EXERCISE TEXT –
Cute girl at the beach

Guys, damn. You're such useless cunts.

Be the change you want to see in the world.

Let's say this was you. How would you want people to respond if a joke you made just didn't land? Would you want everyone to be cunts about it? Or would you want to know how to make it better? We're adults after all, let's wrangle our emotions and help this guy improve himself, as we are improving our own behavior.

I say let's help him work shop it. I'll start.

Okay, let's diagnose this shit. Number one - little, tiny issue - use "practice" not "practise" because the biggest chunk of your audience is going to be American, and the most-understood language is American English. You're not exempted for being Australian or British.

Two, when I read the word "alchemy" I think of old-timey scientists like Da Vinci mixing old bottles of colorful liquids together, and I think of people trying to turn lead into gold. Not that's the picture I've got in my head: This woman using bottles of liquid, potentially to turn something into gold.

So you brought in none of those things. You gave us one thing to start, gave us something unrelated on top of that. The pieces of a joke like this have to come together in our head to get a reaction. That's vague, but let's just work through and maybe it'll become clear.

Let's see what's salvageable. Let's be generous and say it's an ironically bad penis-pun attempt, which we get a lot of on Reddit. Common, but reliable. So, let's raise one eyebrow and smile goofily but wryly to get in character, and think of some possibles:

  • How do various things become harder?

(Saved entries)
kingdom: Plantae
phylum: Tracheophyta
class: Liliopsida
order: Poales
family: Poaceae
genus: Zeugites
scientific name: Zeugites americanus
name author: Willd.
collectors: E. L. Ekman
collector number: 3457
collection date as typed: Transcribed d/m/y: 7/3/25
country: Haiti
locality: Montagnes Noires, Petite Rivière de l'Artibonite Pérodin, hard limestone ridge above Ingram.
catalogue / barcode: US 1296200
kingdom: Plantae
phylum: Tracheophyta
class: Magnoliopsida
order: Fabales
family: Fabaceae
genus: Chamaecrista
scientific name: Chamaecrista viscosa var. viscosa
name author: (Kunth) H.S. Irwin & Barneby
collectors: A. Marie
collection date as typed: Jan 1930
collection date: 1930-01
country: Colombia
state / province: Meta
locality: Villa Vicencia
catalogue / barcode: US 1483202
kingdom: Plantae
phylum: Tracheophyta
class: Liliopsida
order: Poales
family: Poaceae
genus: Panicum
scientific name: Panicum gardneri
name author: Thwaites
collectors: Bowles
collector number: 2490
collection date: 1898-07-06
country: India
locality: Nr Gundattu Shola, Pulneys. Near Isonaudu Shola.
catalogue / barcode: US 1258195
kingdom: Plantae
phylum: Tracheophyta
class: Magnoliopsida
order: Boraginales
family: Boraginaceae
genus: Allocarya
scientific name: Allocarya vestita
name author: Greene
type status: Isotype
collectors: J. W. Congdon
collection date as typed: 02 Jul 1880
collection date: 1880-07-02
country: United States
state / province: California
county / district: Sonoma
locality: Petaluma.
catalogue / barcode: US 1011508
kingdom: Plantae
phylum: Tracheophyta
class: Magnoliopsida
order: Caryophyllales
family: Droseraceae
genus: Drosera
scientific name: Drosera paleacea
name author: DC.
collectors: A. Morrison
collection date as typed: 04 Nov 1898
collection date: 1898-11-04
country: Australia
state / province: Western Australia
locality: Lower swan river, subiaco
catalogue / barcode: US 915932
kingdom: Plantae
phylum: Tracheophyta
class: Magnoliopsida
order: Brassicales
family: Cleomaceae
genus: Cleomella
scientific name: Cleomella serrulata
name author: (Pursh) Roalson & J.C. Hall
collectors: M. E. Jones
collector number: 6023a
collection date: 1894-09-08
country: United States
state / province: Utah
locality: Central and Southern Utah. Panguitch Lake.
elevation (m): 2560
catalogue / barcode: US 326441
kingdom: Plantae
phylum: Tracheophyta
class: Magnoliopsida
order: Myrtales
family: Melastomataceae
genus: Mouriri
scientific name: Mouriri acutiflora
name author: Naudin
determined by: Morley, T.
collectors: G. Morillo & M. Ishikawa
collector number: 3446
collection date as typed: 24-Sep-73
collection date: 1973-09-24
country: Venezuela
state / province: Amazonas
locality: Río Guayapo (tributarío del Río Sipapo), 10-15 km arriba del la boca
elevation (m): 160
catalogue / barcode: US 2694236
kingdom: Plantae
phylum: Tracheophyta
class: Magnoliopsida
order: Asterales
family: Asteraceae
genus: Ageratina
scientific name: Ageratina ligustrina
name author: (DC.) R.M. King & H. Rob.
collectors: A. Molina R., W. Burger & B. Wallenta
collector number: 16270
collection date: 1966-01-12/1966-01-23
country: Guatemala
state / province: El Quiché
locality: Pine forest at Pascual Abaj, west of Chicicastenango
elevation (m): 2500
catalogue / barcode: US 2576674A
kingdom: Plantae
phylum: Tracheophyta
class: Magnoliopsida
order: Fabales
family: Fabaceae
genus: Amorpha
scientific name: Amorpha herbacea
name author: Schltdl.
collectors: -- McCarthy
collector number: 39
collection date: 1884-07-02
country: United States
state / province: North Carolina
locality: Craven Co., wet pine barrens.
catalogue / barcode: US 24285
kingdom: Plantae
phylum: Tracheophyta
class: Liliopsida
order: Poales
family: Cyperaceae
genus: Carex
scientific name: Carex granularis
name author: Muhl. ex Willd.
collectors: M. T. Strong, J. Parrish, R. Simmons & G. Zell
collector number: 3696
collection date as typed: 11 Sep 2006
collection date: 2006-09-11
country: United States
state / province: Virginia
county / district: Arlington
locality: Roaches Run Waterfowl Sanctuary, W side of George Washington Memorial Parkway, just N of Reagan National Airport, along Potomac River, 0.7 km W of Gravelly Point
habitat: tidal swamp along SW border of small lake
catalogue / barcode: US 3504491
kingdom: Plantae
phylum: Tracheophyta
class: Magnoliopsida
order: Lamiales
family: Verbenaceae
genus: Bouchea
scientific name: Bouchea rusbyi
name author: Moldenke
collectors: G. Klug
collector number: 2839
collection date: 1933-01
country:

PROBLEM TO SOLVE –
Reproduce the passage of the joke-critique text starting with "Be the change" and going on through "it. I'll start.".

OUTPUT BELOW –
Be the change you want to see in the world.

Let's say this was you. How would you want people to respond if a joke you made just didn't land? Would you want everyone to be cunts about it? Or would you want to know how to make it better? We're adults after all, let's wrangle our emotions and help this guy improve himself, as we are improving our own behavior.

I say let's help him work shop it. I'll start.